### Document excerpt
—————
Klatzow also claims that one of Ford’s forensic experts initially said the fire in Jimmy’s Kuga started in the front‚ then later changed his view‚ but Ford denies this.

First-hand accounts of Kuga owners who escaped their burning vehicles are uncannily similar in describing where the fires started - in the engine.

Last Thursday‚ Nivesh Sewpersadh of Reservoir Hills‚ outside Durban‚ had his 2014 Kuga checked out by a Ford dealership in Pinetown - which had serviced his vehicle from new - when a service light flashed up before the vehicle’s service was due.

He was assured that it was safe to drive.

  • Ford faces backlash over Kuga firesFord is facing a backlash from drivers of its family SUV - the Kuga - after reports of sudden fires in the car which have left one person dead and many more afraid that the same might happen to them.
—————
### Excerpted data
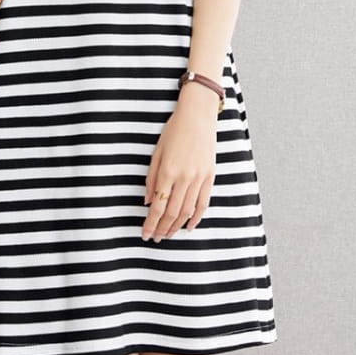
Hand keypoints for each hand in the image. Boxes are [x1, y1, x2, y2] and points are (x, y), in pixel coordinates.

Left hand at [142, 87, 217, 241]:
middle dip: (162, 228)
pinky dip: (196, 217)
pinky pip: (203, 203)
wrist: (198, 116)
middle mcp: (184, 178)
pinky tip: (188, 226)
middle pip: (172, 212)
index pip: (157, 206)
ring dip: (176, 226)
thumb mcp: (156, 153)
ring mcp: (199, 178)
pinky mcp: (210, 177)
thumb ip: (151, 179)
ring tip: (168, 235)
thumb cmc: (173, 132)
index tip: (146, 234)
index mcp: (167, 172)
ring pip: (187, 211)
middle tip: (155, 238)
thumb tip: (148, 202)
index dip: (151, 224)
—————
Continue the article about Ford Kuga fires, starting after its last sentence.

But two days later‚ ironically on his way back to the dealership because the service light was back on‚ things went very wrong.

“I saw black smoke in my rear view mirror and realised it was coming from the exhaust. Then smoke started coming from the engine‚ followed by flames..”

He stopped the car‚ leapt out and ran across the road.

The very next day‚ Sabelo Cele had the same experience in Gauteng.

“I was driving to Lanseria Airport on the N1 south to drop off my wife and young son‚” he wrote in a Facebook post. “I checked my rear view mirror and I saw smoke coming from the back of the car.

“Then smoke started coming out from the engine as I stopped on the yellow line. My wife and I both jumped out the car and she unbuckled our son from his car seat. Flames started coming out from the bonnet while I was grabbing some of our belongings from the inside the car… “I ran to join my wife and son… and looked on to watch our Ford Kuga go up in flames.”

Ford SA’s customer service helpline is 0860 011 022.

So why no recall?

By the end of February - the deadline the NCC has imposed on Ford SA to complete its investigation - it will have been 15 months since Rehsall Jimmy was burnt beyond recognition in his SUV‚ still wearing his seatbelt.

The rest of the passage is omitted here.